-- WHAT THE TASK REQUIRES --
Every line from the one with "X9828000Y-39256000D03*" to the one with "X18440000Y-45341000D03*", including those two, is to be copied exactly; all other lines of the entries below are left out.

Start of EXERCISE DATA

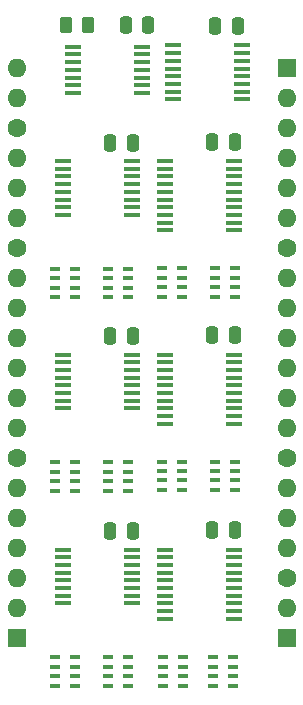
<source format=gts>
%TF.GenerationSoftware,KiCad,Pcbnew,9.0.7-9.0.7~ubuntu24.04.1*%
%TF.CreationDate,2026-01-10T20:26:46+02:00*%
%TF.ProjectId,GPIO Address Decode,4750494f-2041-4646-9472-657373204465,V1*%
%TF.SameCoordinates,Original*%
%TF.FileFunction,Soldermask,Top*%
%TF.FilePolarity,Negative*%
%FSLAX46Y46*%
G04 Gerber Fmt 4.6, Leading zero omitted, Abs format (unit mm)*
G04 Created by KiCad (PCBNEW 9.0.7-9.0.7~ubuntu24.04.1) date 2026-01-10 20:26:46*
%MOMM*%
%LPD*%
G01*
G04 APERTURE LIST*
G04 Aperture macros list*
%AMRoundRect*
0 Rectangle with rounded corners*
0 $1 Rounding radius*
0 $2 $3 $4 $5 $6 $7 $8 $9 X,Y pos of 4 corners*
0 Add a 4 corners polygon primitive as box body*
4,1,4,$2,$3,$4,$5,$6,$7,$8,$9,$2,$3,0*
0 Add four circle primitives for the rounded corners*
1,1,$1+$1,$2,$3*
1,1,$1+$1,$4,$5*
1,1,$1+$1,$6,$7*
1,1,$1+$1,$8,$9*
0 Add four rect primitives between the rounded corners*
20,1,$1+$1,$2,$3,$4,$5,0*
20,1,$1+$1,$4,$5,$6,$7,0*
20,1,$1+$1,$6,$7,$8,$9,0*
20,1,$1+$1,$8,$9,$2,$3,0*%
G04 Aperture macros list end*
%ADD10R,0.950000X0.450000*%
%ADD11RoundRect,0.250000X-0.262500X-0.450000X0.262500X-0.450000X0.262500X0.450000X-0.262500X0.450000X0*%
%ADD12R,1.600000X1.600000*%
%ADD13O,1.600000X1.600000*%
%ADD14C,1.600000*%
%ADD15RoundRect,0.250000X-0.550000X-0.550000X0.550000X-0.550000X0.550000X0.550000X-0.550000X0.550000X0*%
%ADD16R,1.475000X0.450000*%
%ADD17RoundRect,0.250000X0.250000X0.475000X-0.250000X0.475000X-0.250000X-0.475000X0.250000X-0.475000X0*%
%ADD18R,0.900000X0.450000*%
%ADD19R,1.450000X0.450000*%
G04 APERTURE END LIST*
D10*
%TO.C,CN4*%
X12397000Y-52298000D03*
X12397000Y-51498000D03*
X12397000Y-50698000D03*
X12397000Y-49898000D03*
X14097000Y-49898000D03*
X14097000Y-50698000D03*
X14097000Y-51498000D03*
X14097000Y-52298000D03*
%TD*%
D11*
%TO.C,R1*%
X6042500Y3652000D03*
X4217500Y3652000D03*
%TD*%
D12*
%TO.C,J1*%
X22860000Y0D03*
D13*
X22860000Y-2540000D03*
X22860000Y-5080000D03*
X22860000Y-7620000D03*
X22860000Y-10160000D03*
X22860000Y-12700000D03*
D14*
X22860000Y-15240000D03*
D13*
X22860000Y-17780000D03*
X22860000Y-20320000D03*
X22860000Y-22860000D03*
X22860000Y-25400000D03*
X22860000Y-27940000D03*
X22860000Y-30480000D03*
D14*
X22860000Y-33020000D03*
D13*
X22860000Y-35560000D03*
X22860000Y-38100000D03*
X22860000Y-40640000D03*
D14*
X22860000Y-43180000D03*
D13*
X22860000Y-45720000D03*
D12*
X22860000Y-48260000D03*
D15*
X0Y-48260000D03*
D13*
X0Y-45720000D03*
X0Y-43180000D03*
X0Y-40640000D03*
X0Y-38100000D03*
X0Y-35560000D03*
D14*
X0Y-33020000D03*
D13*
X0Y-30480000D03*
X0Y-27940000D03*
X0Y-25400000D03*
X0Y-22860000D03*
X0Y-20320000D03*
X0Y-17780000D03*
D14*
X0Y-15240000D03*
D13*
X0Y-12700000D03*
X0Y-10160000D03*
X0Y-7620000D03*
D14*
X0Y-5080000D03*
D13*
X0Y-2540000D03*
X0Y0D03*
%TD*%
D16*
%TO.C,IC1*%
X10608000Y1782000D03*
X10608000Y1132000D03*
X10608000Y482000D03*
X10608000Y-168000D03*
X10608000Y-818000D03*
X10608000Y-1468000D03*
X10608000Y-2118000D03*
X4732000Y-2118000D03*
X4732000Y-1468000D03*
X4732000Y-818000D03*
X4732000Y-168000D03*
X4732000Y482000D03*
X4732000Y1132000D03*
X4732000Y1782000D03*
%TD*%
D17*
%TO.C,C5*%
X16814000Y3556000D03*
X18714000Y3556000D03*
%TD*%
D16*
%TO.C,IC3*%
X18436000Y-7898000D03*
X18436000Y-8548000D03*
X18436000Y-9198000D03*
X18436000Y-9848000D03*
X18436000Y-10498000D03*
X18436000Y-11148000D03*
X18436000Y-11798000D03*
X18436000Y-12448000D03*
X18436000Y-13098000D03*
X18436000Y-13748000D03*
X12560000Y-13748000D03*
X12560000Y-13098000D03*
X12560000Y-12448000D03*
X12560000Y-11798000D03*
X12560000Y-11148000D03*
X12560000Y-10498000D03*
X12560000Y-9848000D03*
X12560000Y-9198000D03*
X12560000Y-8548000D03*
X12560000Y-7898000D03*
%TD*%
D18*
%TO.C,RN1*%
X7747000Y-19431000D03*
X7747000Y-18631000D03*
X7747000Y-17831000D03*
X7747000Y-17031000D03*
X9447000Y-17031000D03*
X9447000Y-17831000D03*
X9447000Y-18631000D03*
X9447000Y-19431000D03*
%TD*%
D10*
%TO.C,CN3*%
X4953000Y-49898000D03*
X4953000Y-50698000D03*
X4953000Y-51498000D03*
X4953000Y-52298000D03*
X3253000Y-52298000D03*
X3253000Y-51498000D03*
X3253000Y-50698000D03*
X3253000Y-49898000D03*
%TD*%
D17*
%TO.C,C8*%
X7924000Y-6363000D03*
X9824000Y-6363000D03*
%TD*%
%TO.C,C6*%
X7924000Y-22746000D03*
X9824000Y-22746000D03*
%TD*%
D10*
%TO.C,CN6*%
X12329000Y-35731000D03*
X12329000Y-34931000D03*
X12329000Y-34131000D03*
X12329000Y-33331000D03*
X14029000Y-33331000D03*
X14029000Y-34131000D03*
X14029000Y-34931000D03*
X14029000Y-35731000D03*
%TD*%
D17*
%TO.C,C4*%
X16564000Y-39144000D03*
X18464000Y-39144000D03*
%TD*%
D19*
%TO.C,IC2*%
X9783000Y-7898000D03*
X9783000Y-8548000D03*
X9783000Y-9198000D03*
X9783000Y-9848000D03*
X9783000Y-10498000D03*
X9783000Y-11148000D03*
X9783000Y-11798000D03*
X9783000Y-12448000D03*
X3933000Y-12448000D03*
X3933000Y-11798000D03*
X3933000Y-11148000D03*
X3933000Y-10498000D03*
X3933000Y-9848000D03*
X3933000Y-9198000D03*
X3933000Y-8548000D03*
X3933000Y-7898000D03*
%TD*%
D18*
%TO.C,RN6*%
X18474000Y-33331000D03*
X18474000Y-34131000D03*
X18474000Y-34931000D03*
X18474000Y-35731000D03*
X16774000Y-35731000D03*
X16774000Y-34931000D03*
X16774000Y-34131000D03*
X16774000Y-33331000D03*
%TD*%
D17*
%TO.C,C2*%
X16560000Y-6251000D03*
X18460000Y-6251000D03*
%TD*%
D18*
%TO.C,RN2*%
X18474000Y-16974000D03*
X18474000Y-17774000D03*
X18474000Y-18574000D03*
X18474000Y-19374000D03*
X16774000Y-19374000D03*
X16774000Y-18574000D03*
X16774000Y-17774000D03*
X16774000Y-16974000D03*
%TD*%
D10*
%TO.C,CN5*%
X4953000Y-33388000D03*
X4953000Y-34188000D03*
X4953000Y-34988000D03*
X4953000Y-35788000D03*
X3253000Y-35788000D03*
X3253000Y-34988000D03*
X3253000Y-34188000D03*
X3253000Y-33388000D03*
%TD*%
%TO.C,CN1*%
X4953000Y-17031000D03*
X4953000Y-17831000D03*
X4953000Y-18631000D03*
X4953000Y-19431000D03*
X3253000Y-19431000D03*
X3253000Y-18631000D03*
X3253000Y-17831000D03*
X3253000Y-17031000D03*
%TD*%
D18*
%TO.C,RN3*%
X7698000Y-52298000D03*
X7698000Y-51498000D03*
X7698000Y-50698000D03*
X7698000Y-49898000D03*
X9398000Y-49898000D03*
X9398000Y-50698000D03*
X9398000Y-51498000D03*
X9398000Y-52298000D03*
%TD*%
D19*
%TO.C,IC8*%
X9783000Y-24281000D03*
X9783000Y-24931000D03*
X9783000Y-25581000D03*
X9783000Y-26231000D03*
X9783000Y-26881000D03*
X9783000Y-27531000D03*
X9783000Y-28181000D03*
X9783000Y-28831000D03*
X3933000Y-28831000D03*
X3933000Y-28181000D03*
X3933000Y-27531000D03*
X3933000Y-26881000D03*
X3933000Y-26231000D03*
X3933000Y-25581000D03*
X3933000Y-24931000D03*
X3933000Y-24281000D03*
%TD*%
D17*
%TO.C,C1*%
X7928000Y-39256000D03*
X9828000Y-39256000D03*
%TD*%
D18*
%TO.C,RN4*%
X18357000Y-49898000D03*
X18357000Y-50698000D03*
X18357000Y-51498000D03*
X18357000Y-52298000D03*
X16657000Y-52298000D03*
X16657000Y-51498000D03*
X16657000Y-50698000D03*
X16657000Y-49898000D03*
%TD*%
D17*
%TO.C,C7*%
X16560000Y-22634000D03*
X18460000Y-22634000D03*
%TD*%
D19*
%TO.C,IC6*%
X9787000Y-40791000D03*
X9787000Y-41441000D03*
X9787000Y-42091000D03*
X9787000Y-42741000D03*
X9787000Y-43391000D03*
X9787000Y-44041000D03*
X9787000Y-44691000D03*
X9787000Y-45341000D03*
X3937000Y-45341000D03*
X3937000Y-44691000D03*
X3937000Y-44041000D03*
X3937000Y-43391000D03*
X3937000Y-42741000D03*
X3937000Y-42091000D03*
X3937000Y-41441000D03*
X3937000Y-40791000D03*
%TD*%
D16*
%TO.C,IC9*%
X18436000Y-24281000D03*
X18436000Y-24931000D03*
X18436000Y-25581000D03*
X18436000Y-26231000D03*
X18436000Y-26881000D03*
X18436000Y-27531000D03*
X18436000Y-28181000D03*
X18436000Y-28831000D03*
X18436000Y-29481000D03*
X18436000Y-30131000D03*
X12560000Y-30131000D03*
X12560000Y-29481000D03*
X12560000Y-28831000D03*
X12560000Y-28181000D03*
X12560000Y-27531000D03*
X12560000Y-26881000D03*
X12560000Y-26231000D03*
X12560000Y-25581000D03*
X12560000Y-24931000D03*
X12560000Y-24281000D03*
%TD*%
D18*
%TO.C,RN5*%
X7747000Y-35788000D03*
X7747000Y-34988000D03*
X7747000Y-34188000D03*
X7747000Y-33388000D03*
X9447000Y-33388000D03*
X9447000Y-34188000D03*
X9447000Y-34988000D03*
X9447000Y-35788000D03*
%TD*%
D10*
%TO.C,CN2*%
X12329000Y-19374000D03*
X12329000Y-18574000D03*
X12329000Y-17774000D03*
X12329000Y-16974000D03*
X14029000Y-16974000D03*
X14029000Y-17774000D03*
X14029000Y-18574000D03*
X14029000Y-19374000D03*
%TD*%
D19*
%TO.C,IC4*%
X19054000Y1894000D03*
X19054000Y1244000D03*
X19054000Y594000D03*
X19054000Y-56000D03*
X19054000Y-706000D03*
X19054000Y-1356000D03*
X19054000Y-2006000D03*
X19054000Y-2656000D03*
X13204000Y-2656000D03*
X13204000Y-2006000D03*
X13204000Y-1356000D03*
X13204000Y-706000D03*
X13204000Y-56000D03*
X13204000Y594000D03*
X13204000Y1244000D03*
X13204000Y1894000D03*
%TD*%
D17*
%TO.C,C3*%
X9244000Y3642000D03*
X11144000Y3642000D03*
%TD*%
D16*
%TO.C,IC7*%
X18440000Y-40791000D03*
X18440000Y-41441000D03*
X18440000Y-42091000D03*
X18440000Y-42741000D03*
X18440000Y-43391000D03*
X18440000Y-44041000D03*
X18440000Y-44691000D03*
X18440000Y-45341000D03*
X18440000Y-45991000D03*
X18440000Y-46641000D03*
X12564000Y-46641000D03*
X12564000Y-45991000D03*
X12564000Y-45341000D03*
X12564000Y-44691000D03*
X12564000Y-44041000D03*
X12564000Y-43391000D03*
X12564000Y-42741000D03*
X12564000Y-42091000D03*
X12564000Y-41441000D03*
X12564000Y-40791000D03*
%TD*%
M02*

</source>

End of EXERCISE DATA

-- RESPONSE BOX --
X9828000Y-39256000D03*
%TD*%
D18*
%TO.C,RN4*%
X18357000Y-49898000D03*
X18357000Y-50698000D03*
X18357000Y-51498000D03*
X18357000Y-52298000D03*
X16657000Y-52298000D03*
X16657000Y-51498000D03*
X16657000Y-50698000D03*
X16657000Y-49898000D03*
%TD*%
D17*
%TO.C,C7*%
X16560000Y-22634000D03*
X18460000Y-22634000D03*
%TD*%
D19*
%TO.C,IC6*%
X9787000Y-40791000D03*
X9787000Y-41441000D03*
X9787000Y-42091000D03*
X9787000Y-42741000D03*
X9787000Y-43391000D03*
X9787000Y-44041000D03*
X9787000Y-44691000D03*
X9787000Y-45341000D03*
X3937000Y-45341000D03*
X3937000Y-44691000D03*
X3937000Y-44041000D03*
X3937000Y-43391000D03*
X3937000Y-42741000D03*
X3937000Y-42091000D03*
X3937000Y-41441000D03*
X3937000Y-40791000D03*
%TD*%
D16*
%TO.C,IC9*%
X18436000Y-24281000D03*
X18436000Y-24931000D03*
X18436000Y-25581000D03*
X18436000Y-26231000D03*
X18436000Y-26881000D03*
X18436000Y-27531000D03*
X18436000Y-28181000D03*
X18436000Y-28831000D03*
X18436000Y-29481000D03*
X18436000Y-30131000D03*
X12560000Y-30131000D03*
X12560000Y-29481000D03*
X12560000Y-28831000D03*
X12560000Y-28181000D03*
X12560000Y-27531000D03*
X12560000Y-26881000D03*
X12560000Y-26231000D03*
X12560000Y-25581000D03*
X12560000Y-24931000D03*
X12560000Y-24281000D03*
%TD*%
D18*
%TO.C,RN5*%
X7747000Y-35788000D03*
X7747000Y-34988000D03*
X7747000Y-34188000D03*
X7747000Y-33388000D03*
X9447000Y-33388000D03*
X9447000Y-34188000D03*
X9447000Y-34988000D03*
X9447000Y-35788000D03*
%TD*%
D10*
%TO.C,CN2*%
X12329000Y-19374000D03*
X12329000Y-18574000D03*
X12329000Y-17774000D03*
X12329000Y-16974000D03*
X14029000Y-16974000D03*
X14029000Y-17774000D03*
X14029000Y-18574000D03*
X14029000Y-19374000D03*
%TD*%
D19*
%TO.C,IC4*%
X19054000Y1894000D03*
X19054000Y1244000D03*
X19054000Y594000D03*
X19054000Y-56000D03*
X19054000Y-706000D03*
X19054000Y-1356000D03*
X19054000Y-2006000D03*
X19054000Y-2656000D03*
X13204000Y-2656000D03*
X13204000Y-2006000D03*
X13204000Y-1356000D03*
X13204000Y-706000D03*
X13204000Y-56000D03*
X13204000Y594000D03*
X13204000Y1244000D03*
X13204000Y1894000D03*
%TD*%
D17*
%TO.C,C3*%
X9244000Y3642000D03*
X11144000Y3642000D03*
%TD*%
D16*
%TO.C,IC7*%
X18440000Y-40791000D03*
X18440000Y-41441000D03*
X18440000Y-42091000D03*
X18440000Y-42741000D03*
X18440000Y-43391000D03*
X18440000Y-44041000D03*
X18440000Y-44691000D03*
X18440000Y-45341000D03*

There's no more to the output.